Fragmento para leer:

↓

¿Qué quiere resolver la
Iglesia en lo que se refiere a los problemas que más preocupan ahora mismo a la
familia? Como es lógico, lo primero que llama la atención - y resulta difícil
de explicar - es que los problemas que ha tratado el Sínodo no son los
que más interesan y preocupan a la gran mayoría de las familias del mundo.
El angustioso problema de la vivienda, el problema de un jornal o un sueldo con
el que llegar dignamente a fin de mes, el problema de la salud y de la
seguridad social, el de la educación de los hijos. Por lo menos, estos asuntos
tan graves y que tanto angustian a la gente no han estado - que sepamos - como
problemas centrales en el orden del día de ninguna de las comisiones o de las
sesiones del Sínodo.

↑

Material proporcionado:
↓

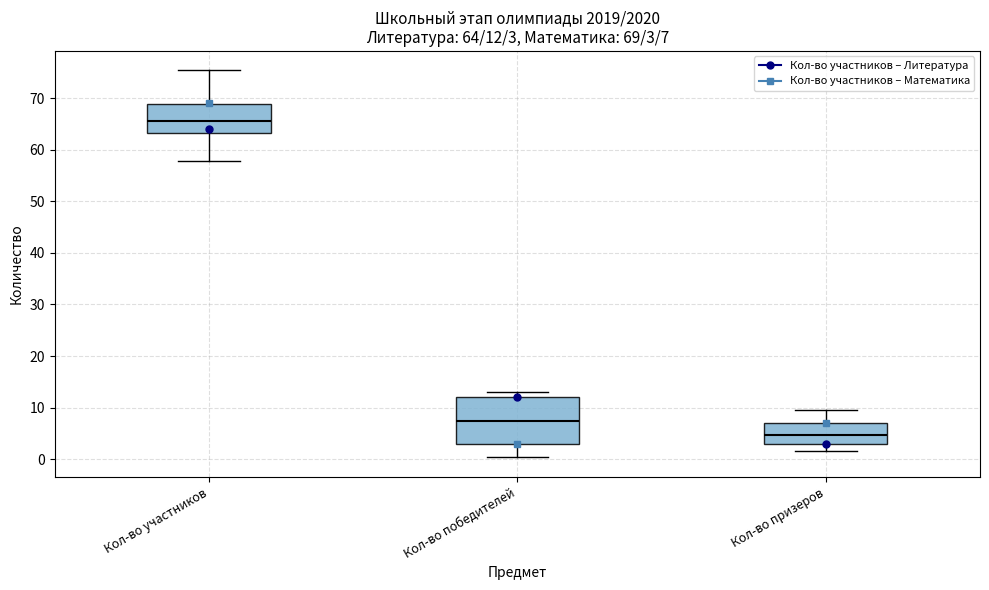

Which box has the highest median line?

Кол-во участников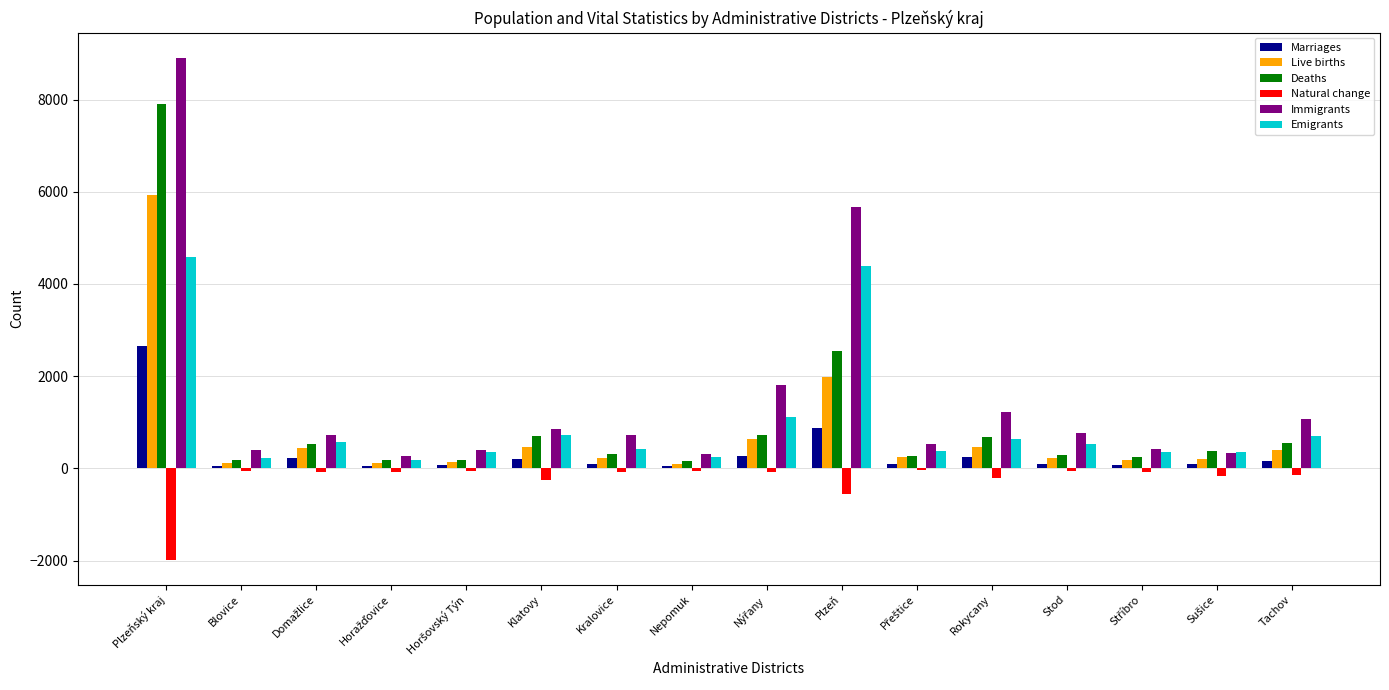

What are all the series names shown in the legend?

Marriages, Live births, Deaths, Natural change, Immigrants, Emigrants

↑

Continúa el fragmento sobre el Sínodo y los problemas de las familias a partir de su última oración.

Resultado del ejercicio:
Esto da pie para pensar o
quizá sospechar - al menos, en principio - que quienes han preparado y
organizado los trabajos del Sínodo son personas que pueden dar la impresión de
que viven más preocupadas por los dogmas católicos y la moral, que
predica el clero, que por los sufrimientos y humillaciones que están
soportando muchas más familias de las que imaginamos. No hay que ser ni un
sabio ni un santo para darse cuenta de esto. Para hacerse lógicamente la
pregunta que acabo de plantear. Y que nadie me diga que los asuntos, que acabo
de apuntar, son problemas que tienen que ser resueltos por economistas y por
políticos. Por supuesto, lo que he dicho es asunto que concierne directamente a
la economía y a la política. Pero, ¿sólo a economistas y políticos? Y entonces,
¿el sufrimiento, la dignidad, la seguridad y los derechos de la gente, los
derechos fundamentales de las familias, no nos tienen que interesar, ni por
ellos podemos ni tenemos que hacer nada?
Esta es la primera gran
cuestión que, a mi modesto entender, tendría que interesar sobre todo - y antes
que ninguna otra cosa - a la Iglesia, especialmente a sus dirigentes. Lo
digo con tiempo, cuando todavía tenemos un año por delante para llegar a las
conclusiones finales del Sínodo.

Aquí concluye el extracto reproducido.